**Stated exercise:** Copy the lines of the data below word for word, from the first line through the line that contains "the district of", both included. Leave the pictures out of your answer.

** Begin Available data **

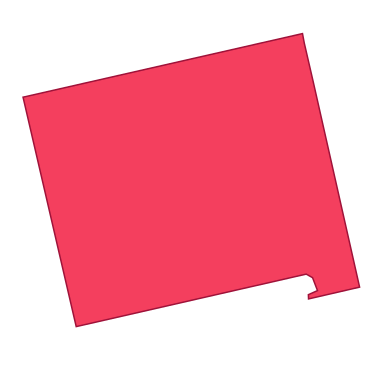 Cottle, Texas, United States of America (Robinson projection), rotated 77°
{"feature_id": "52423323B25180232244393", "entity_name": "Cottle", "entity_type": "district", "adm_level": 2, "iso_a3": "USA", "parent_name": "United States of America", "parent_adm1": "Texas", "projection": "robinson", "projection_center": [-100.209, 34.075], "detail": "fine", "context": "isolated", "style": "filled", "palette": "rose", "viewbox_px": 384, "rotation_deg": 77, "n_neighbors": 0, "source": "geoboundaries", "source_scale": "gbopen_adm2", "svg_char_len": 303}
<svg xmlns="http://www.w3.org/2000/svg" viewBox="0 0 384 384"><g transform="rotate(77 192 192)"><path d="M112.3,49.1L72.1,49.1L62.5,48.7L61.6,335.3L297.1,335.1L297.7,99.2L302.6,93.8L316.3,91.9L318.2,101.7L322.4,102.5L322.4,50.1L112.3,49.1Z" fill="#f43f5e" stroke="#9f1239" stroke-width="1.5"/></g></svg>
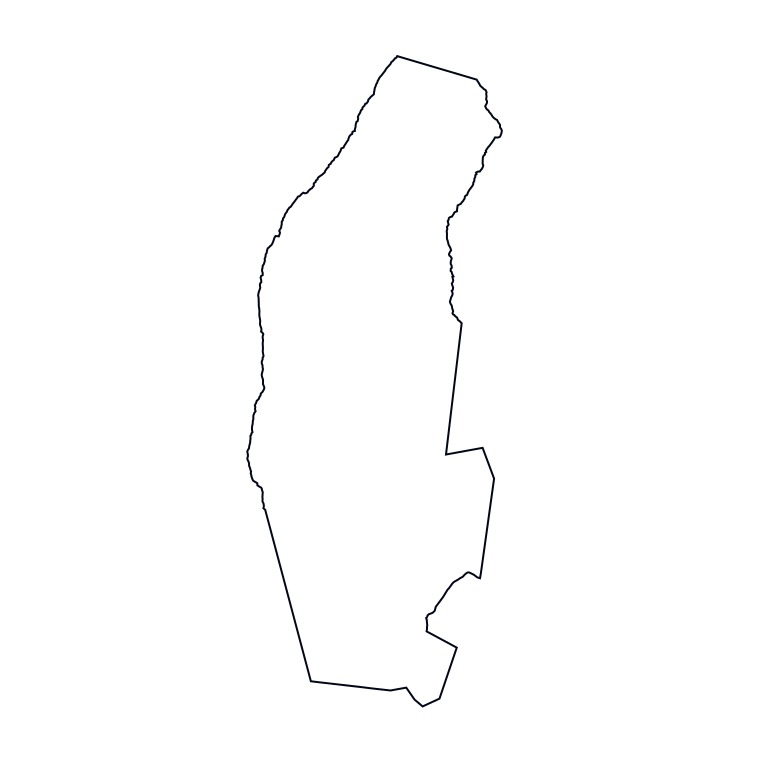 the district of Baixa Grande do Ribeiro, Piauí, Brazil, rotated 174°
{"feature_id": "56859067B86459702115755", "entity_name": "Baixa Grande do Ribeiro", "entity_type": "district", "adm_level": 2, "iso_a3": "BRA", "parent_name": "Brazil", "parent_adm1": "Piauí", "projection": "natural_earth1", "projection_center": [-45.157, -8.515], "detail": "fine", "context": "isolated", "style": "outline", "palette": "ink", "viewbox_px": 768, "rotation_deg": 174, "n_neighbors": 0, "source": "geoboundaries", "source_scale": "gbopen_adm2", "svg_char_len": 5697}
<svg xmlns="http://www.w3.org/2000/svg" viewBox="0 0 768 768"><g transform="rotate(174 384 384)"><path d="M487.8,96.0L479.5,94.1L435.0,84.2L432.1,83.5L424.6,81.8L409.4,78.5L405.8,78.8L393.6,79.7L386.6,66.9L380.7,60.8L379.3,59.3L361.7,65.3L339.2,114.2L367.5,133.5L366.9,135.6L366.6,138.0L366.2,139.6L366.2,143.3L366.1,145.1L366.6,146.8L365.5,147.7L364.8,149.4L363.3,150.4L360.0,151.2L358.8,151.9L357.2,153.3L355.8,157.0L348.4,165.0L347.5,166.0L342.2,172.9L340.9,173.9L336.8,178.5L335.2,179.8L330.6,181.8L328.5,183.0L326.6,183.7L325.5,184.3L323.8,185.9L321.5,187.4L320.1,187.9L318.5,187.4L314.6,184.9L311.4,181.9L308.8,180.8L307.5,185.4L284.4,278.4L292.6,310.2L329.7,307.4L320.0,350.2L300.4,436.3L302.1,438.5L303.7,439.9L304.4,442.4L306.2,444.1L306.9,445.3L308.0,446.0L308.5,447.2L307.6,449.2L308.2,451.8L308.5,455.0L309.4,456.9L309.9,458.8L308.1,463.3L306.9,464.9L306.3,466.6L306.4,468.0L307.0,469.5L305.8,470.4L305.2,472.6L306.1,476.7L305.0,478.1L304.3,479.9L304.6,481.9L304.8,483.5L303.7,483.7L304.8,486.5L305.0,488.4L305.9,489.4L305.5,491.7L304.4,492.5L304.4,494.7L305.1,496.5L304.7,499.2L304.1,500.4L303.5,502.1L304.6,504.0L305.6,504.9L305.8,506.4L304.6,508.4L303.3,509.9L303.8,512.5L304.6,514.4L305.2,515.9L305.7,519.7L306.2,521.8L306.0,524.1L305.6,527.5L305.7,529.3L304.8,531.8L305.0,533.7L303.1,535.6L303.6,539.3L302.7,540.4L302.1,542.3L300.5,543.2L299.0,543.3L297.9,544.7L297.0,545.7L296.3,547.0L295.1,547.7L293.4,548.1L293.1,550.0L292.1,553.9L290.0,554.7L288.6,555.3L287.4,556.8L286.4,557.5L285.7,558.5L284.6,559.7L284.1,561.4L283.4,562.6L281.6,563.4L280.5,565.7L278.8,568.1L275.7,571.4L274.5,573.0L274.1,575.1L273.1,576.2L272.6,578.8L271.6,580.4L271.3,582.2L270.0,583.0L270.4,584.6L268.7,585.4L266.5,585.3L265.5,586.5L264.2,587.7L263.0,589.5L262.4,591.3L262.9,592.7L262.5,595.9L262.0,599.0L261.1,600.7L259.6,601.7L259.5,603.2L258.1,604.1L258.4,605.4L255.9,608.4L254.5,609.6L252.0,612.3L250.2,614.4L249.2,615.5L247.8,617.6L244.9,617.2L243.0,617.7L242.2,618.7L241.0,621.2L240.3,623.5L240.7,625.2L241.7,626.9L241.6,629.9L242.6,631.5L243.5,633.5L243.9,634.7L245.4,635.7L246.8,637.0L248.1,638.6L248.8,640.2L249.6,641.7L250.9,643.4L251.5,645.0L253.0,646.4L253.7,647.7L254.3,649.7L253.0,651.6L252.2,652.9L252.0,654.4L252.7,656.6L252.3,657.8L252.0,659.2L252.0,662.1L251.5,663.5L252.2,665.7L253.8,666.8L254.9,668.2L257.0,670.4L258.3,673.6L259.3,675.4L260.0,677.0L266.7,679.8L336.6,708.7L337.6,707.2L338.8,706.9L339.7,705.9L341.5,704.3L343.2,703.2L343.9,701.8L345.9,699.9L347.6,698.5L349.1,697.0L350.1,695.5L354.1,691.3L355.2,690.4L356.9,688.6L357.6,687.3L358.5,686.2L359.4,684.1L360.3,683.1L361.2,681.1L362.3,679.1L362.7,677.4L363.4,675.2L363.8,673.2L367.3,670.8L368.1,669.9L369.8,668.5L370.4,666.7L372.1,664.8L373.3,664.7L374.4,662.8L376.4,661.3L376.9,659.5L378.2,658.7L379.7,655.7L380.7,654.8L382.1,652.2L381.9,650.6L382.8,648.1L384.0,647.6L384.8,645.5L385.2,644.2L385.4,642.6L386.4,640.2L386.5,638.7L387.9,638.5L389.0,638.0L389.5,636.0L390.7,635.6L392.4,634.1L393.5,632.1L394.2,630.2L395.2,629.3L397.2,626.7L398.5,625.2L399.6,623.3L401.8,622.8L402.6,620.9L403.2,619.8L404.2,618.6L405.0,617.4L405.7,616.1L406.6,615.1L409.4,614.1L410.5,612.0L412.2,610.9L413.3,609.9L413.9,608.7L415.9,607.7L416.5,605.6L418.0,604.6L420.1,602.2L420.8,600.7L421.8,599.9L422.8,599.3L423.8,598.5L425.1,597.9L427.0,596.8L428.2,595.9L428.8,594.4L430.4,593.5L430.9,592.0L432.0,591.5L432.9,590.7L433.1,588.4L434.2,587.4L435.2,586.2L436.7,585.6L437.6,585.0L439.0,583.9L440.1,582.5L441.7,581.9L443.0,582.0L444.3,582.7L445.7,581.8L447.1,580.7L448.4,579.6L450.1,579.3L450.9,578.1L452.8,576.1L454.1,574.6L455.9,572.8L458.0,570.2L459.8,569.2L460.7,568.1L461.7,567.2L462.7,565.3L463.8,564.2L464.8,562.9L465.8,560.5L467.2,559.1L467.5,557.4L468.7,556.2L469.0,553.7L469.5,552.1L470.1,550.0L471.3,548.6L472.2,547.2L471.6,545.6L472.2,543.8L473.2,541.8L474.9,542.2L476.4,542.5L477.7,540.9L478.5,539.0L479.2,537.5L480.2,535.6L481.6,533.8L482.6,533.2L484.0,532.0L485.5,531.0L486.1,529.7L486.6,528.3L487.0,526.6L488.1,525.3L488.4,523.6L488.8,522.4L489.6,521.0L489.5,519.2L490.3,517.4L490.9,515.9L492.3,514.2L492.7,512.2L493.4,510.2L493.4,508.8L493.0,507.0L493.3,504.9L495.0,504.2L495.6,502.5L495.3,500.1L495.4,498.0L496.7,496.9L497.1,495.4L497.0,492.6L497.9,490.7L499.2,487.9L499.9,485.2L499.7,483.0L499.8,481.6L499.9,480.1L500.2,476.4L500.4,473.7L500.2,472.2L500.3,468.9L500.7,466.9L500.8,464.2L500.5,460.2L500.7,458.5L501.1,456.7L500.9,454.8L500.2,452.3L500.3,450.2L500.8,449.0L499.3,447.4L498.8,446.1L499.6,444.4L499.8,443.2L499.8,441.8L499.7,440.3L500.4,436.9L500.6,433.0L500.8,431.2L501.2,428.8L500.9,424.3L502.0,422.7L502.1,421.3L503.2,419.2L503.4,416.9L502.9,415.6L503.0,413.0L502.8,411.5L503.4,409.6L503.9,408.3L504.5,406.7L504.7,405.2L504.4,403.2L503.9,401.2L504.1,398.4L504.4,396.7L503.4,393.3L503.7,391.7L504.4,390.6L505.6,388.9L507.5,387.4L508.0,385.5L509.3,384.0L510.2,382.1L512.3,380.6L513.2,378.5L514.0,377.4L514.7,376.2L514.4,374.6L514.9,372.8L514.6,370.2L515.9,368.9L516.6,367.5L517.2,366.4L517.5,364.3L517.6,362.6L518.2,361.4L518.5,359.8L518.8,357.9L519.5,356.1L519.9,354.1L520.1,351.9L519.8,349.9L521.0,348.7L521.4,347.3L522.3,346.4L522.4,344.0L522.9,341.7L523.4,339.1L524.2,337.3L524.7,335.5L525.0,334.1L526.2,332.7L527.0,331.2L526.9,329.3L526.7,327.6L527.0,325.9L527.7,324.5L527.6,322.9L526.9,321.1L526.5,319.3L526.7,316.8L526.0,314.4L525.7,312.2L525.3,310.8L525.9,309.0L525.5,307.3L525.4,305.5L524.9,303.4L524.2,301.5L522.7,300.3L521.4,299.4L520.4,298.6L520.5,296.5L519.1,295.3L516.9,293.7L516.4,292.1L516.3,290.6L515.9,289.0L516.3,286.7L516.7,284.7L516.7,283.2L516.9,281.5L517.1,279.9L516.3,277.7L516.2,275.2L516.9,273.0L515.3,271.3L512.8,255.5L487.8,96.0Z" fill="none" stroke="#020617" stroke-width="2"/></g></svg>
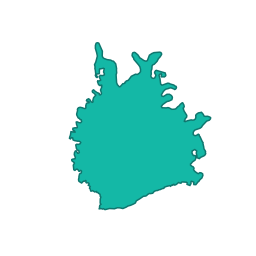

** End Available data **

**Solution to the exercise:**
 Cottle, Texas, United States of America (Robinson projection), rotated 77°
{"feature_id": "52423323B25180232244393", "entity_name": "Cottle", "entity_type": "district", "adm_level": 2, "iso_a3": "USA", "parent_name": "United States of America", "parent_adm1": "Texas", "projection": "robinson", "projection_center": [-100.209, 34.075], "detail": "fine", "context": "isolated", "style": "filled", "palette": "rose", "viewbox_px": 384, "rotation_deg": 77, "n_neighbors": 0, "source": "geoboundaries", "source_scale": "gbopen_adm2", "svg_char_len": 303}
<svg xmlns="http://www.w3.org/2000/svg" viewBox="0 0 384 384"><g transform="rotate(77 192 192)"><path d="M112.3,49.1L72.1,49.1L62.5,48.7L61.6,335.3L297.1,335.1L297.7,99.2L302.6,93.8L316.3,91.9L318.2,101.7L322.4,102.5L322.4,50.1L112.3,49.1Z" fill="#f43f5e" stroke="#9f1239" stroke-width="1.5"/></g></svg>
 the district of Baixa Grande do Ribeiro, Piauí, Brazil, rotated 174°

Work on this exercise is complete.